• BLOCO DE TEXTO:
• • • •

Somente em maio de 2019, 10.303 motoristas registraram mais de 20 pontos no RS, e somente 1.322, 41 ou mais. Pela diferença, 8.981 sairiam da posição de aptos a serem suspensos no mês.
Para Detran-RS, projeto preocupa
Prometido durante a campanha, o menor rigor para motoristas infratores foi chancelado pelo presidente nesta terça. Na Câmara dos Deputados, Bolsonaro entregou a proposta que, além de ampliar o número limite de pontos por condutor, aumenta o tempo de validade do documento.
Para o diretor-geral do Detran-RS, Enio Bacci, o projeto de lei é visto com preocupação:
— Isso vai servir como incentivo aos maus motoristas, vai dar a sensação de que nada mais vai puni-los. Toda pena mais branda acaba fazendo com que o infrator ache que pode cometer aquele ato mais vezes — defende, destacando que os números se aplicam ao Estado e não servem para uma análise em nível nacional.

• • • •

• INSTRUÇÕES:
(1) Segundo o texto sobre os pontos na carteira, quantos motoristas registraram mais de 20 pontos no RS em maio de 2019?
(2) Transcreva do bloco de texto o trecho que começa em "Somente em maio" e termina em "validade do documento.".

• • • •

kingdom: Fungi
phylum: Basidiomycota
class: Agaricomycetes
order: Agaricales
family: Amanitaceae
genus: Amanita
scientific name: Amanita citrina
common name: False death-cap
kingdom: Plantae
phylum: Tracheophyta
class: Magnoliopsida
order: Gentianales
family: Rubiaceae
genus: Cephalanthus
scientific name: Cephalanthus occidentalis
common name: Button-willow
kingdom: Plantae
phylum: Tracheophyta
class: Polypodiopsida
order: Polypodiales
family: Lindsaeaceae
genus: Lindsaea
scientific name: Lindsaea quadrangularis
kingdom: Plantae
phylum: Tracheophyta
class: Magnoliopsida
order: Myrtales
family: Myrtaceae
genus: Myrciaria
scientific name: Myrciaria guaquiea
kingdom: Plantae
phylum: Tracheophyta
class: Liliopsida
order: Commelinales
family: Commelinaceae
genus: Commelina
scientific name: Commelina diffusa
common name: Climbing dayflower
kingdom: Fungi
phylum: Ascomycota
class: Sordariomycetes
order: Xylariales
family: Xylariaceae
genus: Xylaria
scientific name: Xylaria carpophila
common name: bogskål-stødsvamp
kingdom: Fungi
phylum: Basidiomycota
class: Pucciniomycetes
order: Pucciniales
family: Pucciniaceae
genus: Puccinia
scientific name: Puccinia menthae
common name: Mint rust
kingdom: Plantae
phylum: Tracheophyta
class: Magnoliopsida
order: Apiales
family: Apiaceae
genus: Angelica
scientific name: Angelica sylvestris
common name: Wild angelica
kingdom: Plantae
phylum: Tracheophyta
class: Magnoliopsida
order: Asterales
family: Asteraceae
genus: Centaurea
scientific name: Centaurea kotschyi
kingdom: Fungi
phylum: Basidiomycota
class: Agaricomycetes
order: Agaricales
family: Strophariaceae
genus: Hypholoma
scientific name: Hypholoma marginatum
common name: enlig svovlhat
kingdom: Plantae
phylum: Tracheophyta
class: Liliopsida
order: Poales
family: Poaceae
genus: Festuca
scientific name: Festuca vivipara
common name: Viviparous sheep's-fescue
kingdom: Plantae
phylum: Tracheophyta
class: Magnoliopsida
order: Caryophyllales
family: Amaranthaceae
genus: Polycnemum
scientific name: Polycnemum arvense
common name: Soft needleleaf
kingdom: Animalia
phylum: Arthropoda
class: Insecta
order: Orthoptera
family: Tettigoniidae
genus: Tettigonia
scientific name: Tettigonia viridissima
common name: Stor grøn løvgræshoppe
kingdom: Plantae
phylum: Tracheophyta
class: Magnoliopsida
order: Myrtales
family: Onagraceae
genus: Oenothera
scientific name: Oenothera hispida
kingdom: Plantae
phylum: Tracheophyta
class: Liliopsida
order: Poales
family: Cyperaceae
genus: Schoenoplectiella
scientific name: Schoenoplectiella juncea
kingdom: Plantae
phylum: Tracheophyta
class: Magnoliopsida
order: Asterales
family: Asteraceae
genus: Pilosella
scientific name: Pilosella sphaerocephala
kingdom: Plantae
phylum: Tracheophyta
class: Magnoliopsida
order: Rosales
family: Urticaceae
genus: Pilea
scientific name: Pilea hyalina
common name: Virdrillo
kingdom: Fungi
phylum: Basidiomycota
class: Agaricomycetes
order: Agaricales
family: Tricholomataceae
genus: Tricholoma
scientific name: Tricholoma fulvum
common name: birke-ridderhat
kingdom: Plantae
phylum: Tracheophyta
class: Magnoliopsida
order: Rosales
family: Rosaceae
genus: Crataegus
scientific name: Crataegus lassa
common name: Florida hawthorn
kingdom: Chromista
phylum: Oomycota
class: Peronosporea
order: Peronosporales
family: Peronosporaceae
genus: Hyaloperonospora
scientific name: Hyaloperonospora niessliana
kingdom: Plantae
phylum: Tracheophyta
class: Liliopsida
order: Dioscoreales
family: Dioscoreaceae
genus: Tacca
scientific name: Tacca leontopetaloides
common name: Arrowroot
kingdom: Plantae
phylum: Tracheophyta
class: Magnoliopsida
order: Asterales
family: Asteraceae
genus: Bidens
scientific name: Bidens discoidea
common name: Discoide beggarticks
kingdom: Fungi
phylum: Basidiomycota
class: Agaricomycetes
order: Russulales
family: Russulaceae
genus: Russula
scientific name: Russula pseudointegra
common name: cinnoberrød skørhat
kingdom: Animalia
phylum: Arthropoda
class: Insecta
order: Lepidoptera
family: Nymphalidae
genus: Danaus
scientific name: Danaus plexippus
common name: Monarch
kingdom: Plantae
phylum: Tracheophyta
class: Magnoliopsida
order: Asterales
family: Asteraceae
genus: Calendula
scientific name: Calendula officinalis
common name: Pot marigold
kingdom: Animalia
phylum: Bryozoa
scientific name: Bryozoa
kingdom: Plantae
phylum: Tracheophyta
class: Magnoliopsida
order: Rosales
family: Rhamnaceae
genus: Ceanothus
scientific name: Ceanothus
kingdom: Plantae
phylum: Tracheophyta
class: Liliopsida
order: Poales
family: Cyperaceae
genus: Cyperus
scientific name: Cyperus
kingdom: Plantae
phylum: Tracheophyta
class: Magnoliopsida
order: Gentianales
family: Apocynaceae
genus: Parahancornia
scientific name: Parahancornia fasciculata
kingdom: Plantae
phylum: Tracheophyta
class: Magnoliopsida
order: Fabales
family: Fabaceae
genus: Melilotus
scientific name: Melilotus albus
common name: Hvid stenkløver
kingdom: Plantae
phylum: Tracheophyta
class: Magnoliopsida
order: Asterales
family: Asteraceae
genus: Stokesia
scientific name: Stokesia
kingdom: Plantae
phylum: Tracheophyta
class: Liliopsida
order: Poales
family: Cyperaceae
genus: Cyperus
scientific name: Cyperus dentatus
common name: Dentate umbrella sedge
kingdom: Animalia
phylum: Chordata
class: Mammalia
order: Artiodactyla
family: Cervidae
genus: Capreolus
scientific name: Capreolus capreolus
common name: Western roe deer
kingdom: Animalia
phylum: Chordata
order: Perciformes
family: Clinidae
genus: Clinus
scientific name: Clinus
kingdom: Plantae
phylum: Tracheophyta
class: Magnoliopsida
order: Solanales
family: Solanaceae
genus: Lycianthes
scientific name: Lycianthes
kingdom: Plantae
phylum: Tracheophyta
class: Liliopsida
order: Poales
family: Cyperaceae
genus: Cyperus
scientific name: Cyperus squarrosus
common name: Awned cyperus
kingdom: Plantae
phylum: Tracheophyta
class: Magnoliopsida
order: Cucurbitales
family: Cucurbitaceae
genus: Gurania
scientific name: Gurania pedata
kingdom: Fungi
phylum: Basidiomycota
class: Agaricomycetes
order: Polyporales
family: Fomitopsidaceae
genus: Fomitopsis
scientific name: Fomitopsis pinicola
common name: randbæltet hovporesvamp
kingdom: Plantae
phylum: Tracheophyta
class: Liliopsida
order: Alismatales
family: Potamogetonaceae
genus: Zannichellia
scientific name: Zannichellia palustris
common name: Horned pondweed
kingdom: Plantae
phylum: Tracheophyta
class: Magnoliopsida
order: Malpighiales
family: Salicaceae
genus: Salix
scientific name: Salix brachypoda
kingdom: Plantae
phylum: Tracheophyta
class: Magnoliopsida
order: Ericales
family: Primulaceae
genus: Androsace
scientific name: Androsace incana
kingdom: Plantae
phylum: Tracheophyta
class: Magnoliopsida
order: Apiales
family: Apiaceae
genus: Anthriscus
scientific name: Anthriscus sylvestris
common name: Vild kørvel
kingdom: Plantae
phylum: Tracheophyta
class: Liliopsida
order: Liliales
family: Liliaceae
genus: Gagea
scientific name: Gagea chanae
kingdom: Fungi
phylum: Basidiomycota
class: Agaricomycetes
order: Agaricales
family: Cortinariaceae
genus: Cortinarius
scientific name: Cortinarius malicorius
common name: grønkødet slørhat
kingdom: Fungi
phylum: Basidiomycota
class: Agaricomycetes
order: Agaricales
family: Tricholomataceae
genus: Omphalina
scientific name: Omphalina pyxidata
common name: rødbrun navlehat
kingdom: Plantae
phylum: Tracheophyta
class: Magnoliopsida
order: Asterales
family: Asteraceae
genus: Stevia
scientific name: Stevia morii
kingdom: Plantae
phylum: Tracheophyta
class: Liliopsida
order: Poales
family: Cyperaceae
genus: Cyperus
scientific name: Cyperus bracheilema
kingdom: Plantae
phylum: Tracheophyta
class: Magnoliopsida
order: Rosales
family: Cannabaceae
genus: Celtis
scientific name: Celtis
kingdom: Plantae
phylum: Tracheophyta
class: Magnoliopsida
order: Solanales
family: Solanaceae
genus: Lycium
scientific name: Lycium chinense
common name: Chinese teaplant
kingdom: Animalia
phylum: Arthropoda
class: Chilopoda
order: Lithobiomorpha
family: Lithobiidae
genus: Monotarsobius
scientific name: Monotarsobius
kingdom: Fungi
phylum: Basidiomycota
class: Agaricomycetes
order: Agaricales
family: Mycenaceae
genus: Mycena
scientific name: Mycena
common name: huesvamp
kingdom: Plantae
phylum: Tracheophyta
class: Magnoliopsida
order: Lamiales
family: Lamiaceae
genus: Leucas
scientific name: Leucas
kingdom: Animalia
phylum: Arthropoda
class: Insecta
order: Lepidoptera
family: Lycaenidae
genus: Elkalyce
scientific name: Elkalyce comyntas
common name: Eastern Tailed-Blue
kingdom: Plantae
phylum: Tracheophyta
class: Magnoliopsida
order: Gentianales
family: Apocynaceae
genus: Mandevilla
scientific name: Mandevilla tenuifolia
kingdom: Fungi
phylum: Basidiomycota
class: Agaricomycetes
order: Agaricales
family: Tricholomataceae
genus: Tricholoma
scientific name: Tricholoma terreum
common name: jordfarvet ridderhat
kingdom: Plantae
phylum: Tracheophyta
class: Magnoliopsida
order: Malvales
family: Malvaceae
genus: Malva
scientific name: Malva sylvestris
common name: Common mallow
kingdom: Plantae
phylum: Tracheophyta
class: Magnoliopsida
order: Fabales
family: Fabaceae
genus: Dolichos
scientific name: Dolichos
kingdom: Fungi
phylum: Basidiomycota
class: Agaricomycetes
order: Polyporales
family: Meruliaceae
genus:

• • • •

• RESPOSTAS EM ORDEM:
(1) 10.303 motoristas.

(2)
Somente em maio de 2019, 10.303 motoristas registraram mais de 20 pontos no RS, e somente 1.322, 41 ou mais. Pela diferença, 8.981 sairiam da posição de aptos a serem suspensos no mês.
Para Detran-RS, projeto preocupa
Prometido durante a campanha, o menor rigor para motoristas infratores foi chancelado pelo presidente nesta terça. Na Câmara dos Deputados, Bolsonaro entregou a proposta que, além de ampliar o número limite de pontos por condutor, aumenta o tempo de validade do documento.